The history of the USSR can thus be defined as the fulfilment of the tasks of the bourgeois revolution in the absence of a bourgeoisie. Can we accept this formulation, while continuing to deny that the regime was capitalist? I believe we can. The world is full of examples of regimes, generally military dictatorships, that undertake these same functions of capitalist modernisation in the absence of a real capitalist class. Once economic development has reached a certain stage, and such a class has been created, it is then in a position to inherit its rightful state functions as well. It could be said that what happened in the USSR is a mirror image of this process, in a state that destroyed its embryonic bourgeoisie in a workers’ revolution. But, in fact, the truth is the other way round. The present military dictatorships are mirror images of the Soviet Union in the bourgeois world, for the USSR was the first state to undertake this process.

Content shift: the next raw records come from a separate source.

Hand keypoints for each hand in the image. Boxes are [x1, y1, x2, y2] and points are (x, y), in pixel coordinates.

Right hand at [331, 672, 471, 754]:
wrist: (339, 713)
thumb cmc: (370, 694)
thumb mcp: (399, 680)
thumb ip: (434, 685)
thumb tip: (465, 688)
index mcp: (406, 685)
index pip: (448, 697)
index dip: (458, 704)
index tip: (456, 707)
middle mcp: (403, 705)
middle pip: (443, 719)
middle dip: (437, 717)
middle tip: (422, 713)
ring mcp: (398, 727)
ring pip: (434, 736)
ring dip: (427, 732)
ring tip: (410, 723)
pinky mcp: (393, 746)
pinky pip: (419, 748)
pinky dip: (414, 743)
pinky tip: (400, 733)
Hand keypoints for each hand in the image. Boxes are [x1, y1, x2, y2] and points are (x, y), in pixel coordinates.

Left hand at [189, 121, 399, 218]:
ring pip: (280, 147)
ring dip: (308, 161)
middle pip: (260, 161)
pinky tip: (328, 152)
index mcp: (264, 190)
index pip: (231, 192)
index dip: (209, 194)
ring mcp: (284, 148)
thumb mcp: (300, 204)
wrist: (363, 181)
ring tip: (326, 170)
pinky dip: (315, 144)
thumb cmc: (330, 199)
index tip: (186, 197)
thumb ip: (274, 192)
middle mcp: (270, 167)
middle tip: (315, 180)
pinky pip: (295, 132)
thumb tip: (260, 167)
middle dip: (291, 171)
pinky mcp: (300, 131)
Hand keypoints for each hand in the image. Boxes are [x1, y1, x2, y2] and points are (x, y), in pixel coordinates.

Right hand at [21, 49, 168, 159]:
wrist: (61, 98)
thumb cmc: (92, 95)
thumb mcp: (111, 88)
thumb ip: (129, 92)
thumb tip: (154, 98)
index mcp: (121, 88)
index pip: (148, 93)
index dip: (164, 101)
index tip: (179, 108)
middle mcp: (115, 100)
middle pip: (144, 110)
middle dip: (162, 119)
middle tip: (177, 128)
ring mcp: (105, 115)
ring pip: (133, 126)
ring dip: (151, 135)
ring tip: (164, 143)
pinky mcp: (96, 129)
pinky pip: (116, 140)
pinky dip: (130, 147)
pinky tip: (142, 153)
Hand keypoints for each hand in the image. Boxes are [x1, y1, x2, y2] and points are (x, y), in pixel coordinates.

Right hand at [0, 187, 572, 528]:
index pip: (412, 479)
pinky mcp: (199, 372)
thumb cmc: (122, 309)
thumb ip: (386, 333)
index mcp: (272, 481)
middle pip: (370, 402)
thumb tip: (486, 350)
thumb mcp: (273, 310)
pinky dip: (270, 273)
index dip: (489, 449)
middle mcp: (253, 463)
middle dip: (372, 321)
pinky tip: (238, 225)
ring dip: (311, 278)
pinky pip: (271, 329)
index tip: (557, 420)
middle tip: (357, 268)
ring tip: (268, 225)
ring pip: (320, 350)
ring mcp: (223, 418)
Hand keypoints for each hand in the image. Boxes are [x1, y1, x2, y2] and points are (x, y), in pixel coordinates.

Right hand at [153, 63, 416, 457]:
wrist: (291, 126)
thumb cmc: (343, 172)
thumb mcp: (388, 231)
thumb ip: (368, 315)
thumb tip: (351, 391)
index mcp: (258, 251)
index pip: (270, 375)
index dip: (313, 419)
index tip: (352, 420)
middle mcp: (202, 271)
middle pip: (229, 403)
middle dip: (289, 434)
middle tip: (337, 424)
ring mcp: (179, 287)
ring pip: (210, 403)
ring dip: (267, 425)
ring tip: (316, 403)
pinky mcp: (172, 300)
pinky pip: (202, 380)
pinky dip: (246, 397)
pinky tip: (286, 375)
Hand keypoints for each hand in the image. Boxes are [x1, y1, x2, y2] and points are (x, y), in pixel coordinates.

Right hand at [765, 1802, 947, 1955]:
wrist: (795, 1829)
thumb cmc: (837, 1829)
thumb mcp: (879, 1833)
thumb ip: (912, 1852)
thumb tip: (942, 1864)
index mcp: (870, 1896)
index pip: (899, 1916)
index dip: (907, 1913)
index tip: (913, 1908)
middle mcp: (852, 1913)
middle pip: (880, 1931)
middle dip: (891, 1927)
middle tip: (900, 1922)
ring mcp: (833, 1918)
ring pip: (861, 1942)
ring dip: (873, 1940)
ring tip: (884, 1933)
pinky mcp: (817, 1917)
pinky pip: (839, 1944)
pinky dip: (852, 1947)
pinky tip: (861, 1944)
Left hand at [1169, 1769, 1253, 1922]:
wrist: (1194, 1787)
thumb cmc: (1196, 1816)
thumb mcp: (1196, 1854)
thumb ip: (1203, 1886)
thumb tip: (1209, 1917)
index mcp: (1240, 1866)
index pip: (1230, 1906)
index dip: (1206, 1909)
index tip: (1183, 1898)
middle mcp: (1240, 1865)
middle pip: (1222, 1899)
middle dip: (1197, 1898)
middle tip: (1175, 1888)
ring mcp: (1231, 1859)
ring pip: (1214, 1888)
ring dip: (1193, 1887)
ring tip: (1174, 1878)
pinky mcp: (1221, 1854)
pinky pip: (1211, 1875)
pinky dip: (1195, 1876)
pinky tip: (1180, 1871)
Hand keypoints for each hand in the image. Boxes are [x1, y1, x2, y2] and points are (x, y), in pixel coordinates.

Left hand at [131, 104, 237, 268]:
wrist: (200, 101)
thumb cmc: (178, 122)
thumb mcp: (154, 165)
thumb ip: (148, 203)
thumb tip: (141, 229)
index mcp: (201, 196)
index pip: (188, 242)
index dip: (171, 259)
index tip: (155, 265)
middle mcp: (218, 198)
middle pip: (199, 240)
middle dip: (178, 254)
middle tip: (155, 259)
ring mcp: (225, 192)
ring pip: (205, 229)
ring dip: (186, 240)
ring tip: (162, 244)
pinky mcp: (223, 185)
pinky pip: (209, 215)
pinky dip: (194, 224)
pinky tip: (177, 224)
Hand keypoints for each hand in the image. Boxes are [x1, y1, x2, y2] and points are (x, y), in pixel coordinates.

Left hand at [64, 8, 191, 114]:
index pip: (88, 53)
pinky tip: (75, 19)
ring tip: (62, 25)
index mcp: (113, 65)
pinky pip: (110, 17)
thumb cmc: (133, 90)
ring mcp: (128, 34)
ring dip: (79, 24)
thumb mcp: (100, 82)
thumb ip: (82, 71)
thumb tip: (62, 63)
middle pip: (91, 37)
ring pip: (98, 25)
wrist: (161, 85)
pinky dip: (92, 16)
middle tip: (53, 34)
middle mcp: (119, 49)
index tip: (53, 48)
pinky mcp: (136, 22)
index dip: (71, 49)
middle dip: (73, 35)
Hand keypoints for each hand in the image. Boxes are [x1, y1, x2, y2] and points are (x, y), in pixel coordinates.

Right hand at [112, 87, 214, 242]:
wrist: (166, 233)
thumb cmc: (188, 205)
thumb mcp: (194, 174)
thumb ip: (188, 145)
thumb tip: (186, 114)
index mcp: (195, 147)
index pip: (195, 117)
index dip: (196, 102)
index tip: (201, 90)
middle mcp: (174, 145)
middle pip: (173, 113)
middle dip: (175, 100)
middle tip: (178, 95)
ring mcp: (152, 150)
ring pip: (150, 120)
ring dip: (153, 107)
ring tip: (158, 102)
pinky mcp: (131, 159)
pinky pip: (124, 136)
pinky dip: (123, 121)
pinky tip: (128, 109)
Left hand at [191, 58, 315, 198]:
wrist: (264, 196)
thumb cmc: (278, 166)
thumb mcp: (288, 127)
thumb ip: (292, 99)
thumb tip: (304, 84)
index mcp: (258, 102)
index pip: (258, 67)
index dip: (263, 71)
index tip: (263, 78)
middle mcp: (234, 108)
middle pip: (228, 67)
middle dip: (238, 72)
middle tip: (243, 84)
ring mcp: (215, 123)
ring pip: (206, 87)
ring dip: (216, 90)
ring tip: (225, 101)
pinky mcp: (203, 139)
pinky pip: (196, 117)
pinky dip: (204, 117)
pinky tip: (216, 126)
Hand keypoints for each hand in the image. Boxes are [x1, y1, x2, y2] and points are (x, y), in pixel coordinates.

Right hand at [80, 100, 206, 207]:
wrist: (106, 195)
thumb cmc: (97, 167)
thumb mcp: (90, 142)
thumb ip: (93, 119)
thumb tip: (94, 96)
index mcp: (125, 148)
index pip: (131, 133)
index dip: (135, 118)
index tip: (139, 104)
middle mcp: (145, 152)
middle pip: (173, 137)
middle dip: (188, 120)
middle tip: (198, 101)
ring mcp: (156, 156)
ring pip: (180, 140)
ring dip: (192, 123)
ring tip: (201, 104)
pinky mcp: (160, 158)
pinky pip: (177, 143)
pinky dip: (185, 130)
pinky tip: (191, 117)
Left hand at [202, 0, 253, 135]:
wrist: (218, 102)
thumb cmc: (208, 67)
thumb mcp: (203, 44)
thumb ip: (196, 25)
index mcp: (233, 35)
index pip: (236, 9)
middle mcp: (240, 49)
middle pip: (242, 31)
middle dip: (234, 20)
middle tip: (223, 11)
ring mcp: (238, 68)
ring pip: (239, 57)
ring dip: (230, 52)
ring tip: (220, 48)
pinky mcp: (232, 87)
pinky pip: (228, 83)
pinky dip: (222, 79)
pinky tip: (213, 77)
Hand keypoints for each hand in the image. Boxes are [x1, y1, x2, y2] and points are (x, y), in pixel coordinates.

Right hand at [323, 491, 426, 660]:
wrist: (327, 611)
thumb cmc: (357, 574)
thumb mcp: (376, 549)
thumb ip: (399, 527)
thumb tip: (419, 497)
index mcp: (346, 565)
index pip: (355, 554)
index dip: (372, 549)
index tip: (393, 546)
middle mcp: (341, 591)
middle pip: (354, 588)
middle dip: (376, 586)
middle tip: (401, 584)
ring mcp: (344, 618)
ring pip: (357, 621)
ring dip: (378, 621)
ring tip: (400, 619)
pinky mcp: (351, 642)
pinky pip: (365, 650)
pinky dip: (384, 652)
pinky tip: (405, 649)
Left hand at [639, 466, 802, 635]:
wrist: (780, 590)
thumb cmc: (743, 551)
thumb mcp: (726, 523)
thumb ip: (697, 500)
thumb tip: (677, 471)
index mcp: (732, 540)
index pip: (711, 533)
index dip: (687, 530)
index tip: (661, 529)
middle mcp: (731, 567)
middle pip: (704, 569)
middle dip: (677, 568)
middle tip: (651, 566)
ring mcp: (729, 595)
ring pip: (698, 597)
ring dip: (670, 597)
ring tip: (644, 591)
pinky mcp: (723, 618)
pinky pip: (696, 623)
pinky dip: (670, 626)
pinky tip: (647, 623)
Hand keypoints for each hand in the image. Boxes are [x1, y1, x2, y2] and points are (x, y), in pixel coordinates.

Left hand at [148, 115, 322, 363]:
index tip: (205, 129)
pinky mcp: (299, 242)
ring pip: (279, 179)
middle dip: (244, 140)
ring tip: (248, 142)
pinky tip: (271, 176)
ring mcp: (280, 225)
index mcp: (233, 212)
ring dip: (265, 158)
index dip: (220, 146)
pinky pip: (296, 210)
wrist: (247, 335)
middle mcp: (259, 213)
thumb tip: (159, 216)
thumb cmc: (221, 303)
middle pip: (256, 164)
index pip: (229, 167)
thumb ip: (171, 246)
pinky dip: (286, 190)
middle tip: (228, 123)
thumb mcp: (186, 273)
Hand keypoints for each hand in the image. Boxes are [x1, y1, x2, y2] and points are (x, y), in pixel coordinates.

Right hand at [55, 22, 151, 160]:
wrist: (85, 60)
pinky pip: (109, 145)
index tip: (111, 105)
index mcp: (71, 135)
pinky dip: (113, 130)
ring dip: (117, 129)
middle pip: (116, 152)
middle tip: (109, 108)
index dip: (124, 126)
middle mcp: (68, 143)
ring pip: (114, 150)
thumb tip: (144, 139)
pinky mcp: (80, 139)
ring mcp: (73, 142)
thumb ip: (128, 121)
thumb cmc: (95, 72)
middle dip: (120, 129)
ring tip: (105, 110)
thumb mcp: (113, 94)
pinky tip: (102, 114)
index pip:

It might be argued that this analogy is invalid, since these military regimes that substitute themselves for an as yet undeveloped bourgeoisie have no other logical path of development, implicit or intended. The Soviet Union, on the other hand, was created as an integral part of the world socialist revolution, an entirely different project. But since the expectations of this revolution did not materialise in the post-war period, was not this new state placed in precisely the same historical position as the others? Engels had some important points to make about this type of historical conundrum a century and a half ago:

"The worst thing that can befall a leader of an extreme party is to be compelled to take over a government in an epoch when the movement is not yet ripe for the domination of the class which he represents and for the realisation of the measures which that domination would imply.... What he can do is in contrast to all his actions as hitherto practised, to all his principles and to the present interests of his party; what he ought to do cannot be achieved. In a word, he is compelled to represent not his party or his class, but the class for whom conditions are ripe for domination."6

So far we have dealt with questions that are easily answered, however inadequately. But the main question posed by the Russian Revolution remains unanswered. It is clear from Lenin’s Imperialism that the Bolshevik seizure of power was based upon the assumption that we are living in an epoch of wars and revolutions, in conditions that are not only ripe, as Trotsky said, but rotten ripe. The world revolution of the working class, so eagerly and so imminently expected in 1918, has not taken place. Eighty years later the state set up by Lenin’s revolution no longer exists. Now Marx always said that a social system does not depart from the stage of history until it has exhausted all its creative potential. Does this mean that the Bolshevik Revolution was premature, and that this explains the peculiarities of its evolution and its anomalous state form? The future progress of the class struggle alone can supply the answer.


Notes

1. Richard Pipes, The Unknown Lenin, 1996. Cf the remarks by Paul Flewers in Revolutionary History, Vol.6 No.4, 1997, pp.266-8.

2. Arkady Vaksberg, The Prosecutor and the Prey, 1990, pp.24-5.

3. In spite of Pipes’ claims to the contrary, this speech was first published in English in my book In Defence of the Russian Revolution, 1995, pp.134-58, in a translation by Brian Pearce that is markedly superior to his. See the remarks of B.J. Williams in The Slavonic Review, 1997, pp.559-61.

4. This charge was first made by Trotsky in My Life in 1930 (1960 edition, p.458) and was thereafter repeated by several writers, such as Souvarine (Stalin, 1939, p.247) and Deutscher (Stalin, p.221; The Prophet Armed, 1954, p.466).

5. It would be a digression from the themes dealt with here for me to state my own preference in these debates. Those who are interested can find it in the preface to In Defence of the Russian Revolution, pp.i-xvi.

6. Engels, The Peasant War in Germany, 1926, p.135.